● **Exercise aim**:
From the first line to the last, copy the listing exactly and omit the pictures.

Given data: Begin

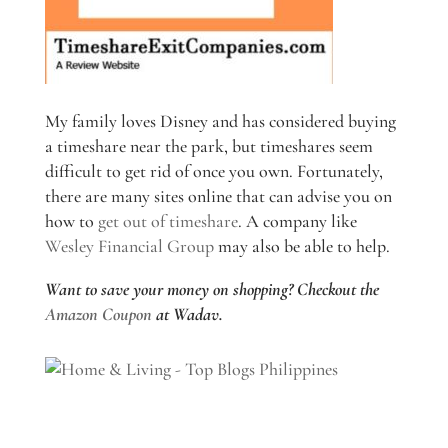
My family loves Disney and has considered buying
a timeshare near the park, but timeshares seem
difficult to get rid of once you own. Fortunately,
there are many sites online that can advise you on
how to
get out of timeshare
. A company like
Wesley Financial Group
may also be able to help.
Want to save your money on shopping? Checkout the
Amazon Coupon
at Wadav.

Given data: End

● **Answer to this task**:
My family loves Disney and has considered buying
a timeshare near the park, but timeshares seem
difficult to get rid of once you own. Fortunately,
there are many sites online that can advise you on
how to
get out of timeshare
. A company like
Wesley Financial Group
may also be able to help.
Want to save your money on shopping? Checkout the
Amazon Coupon
at Wadav.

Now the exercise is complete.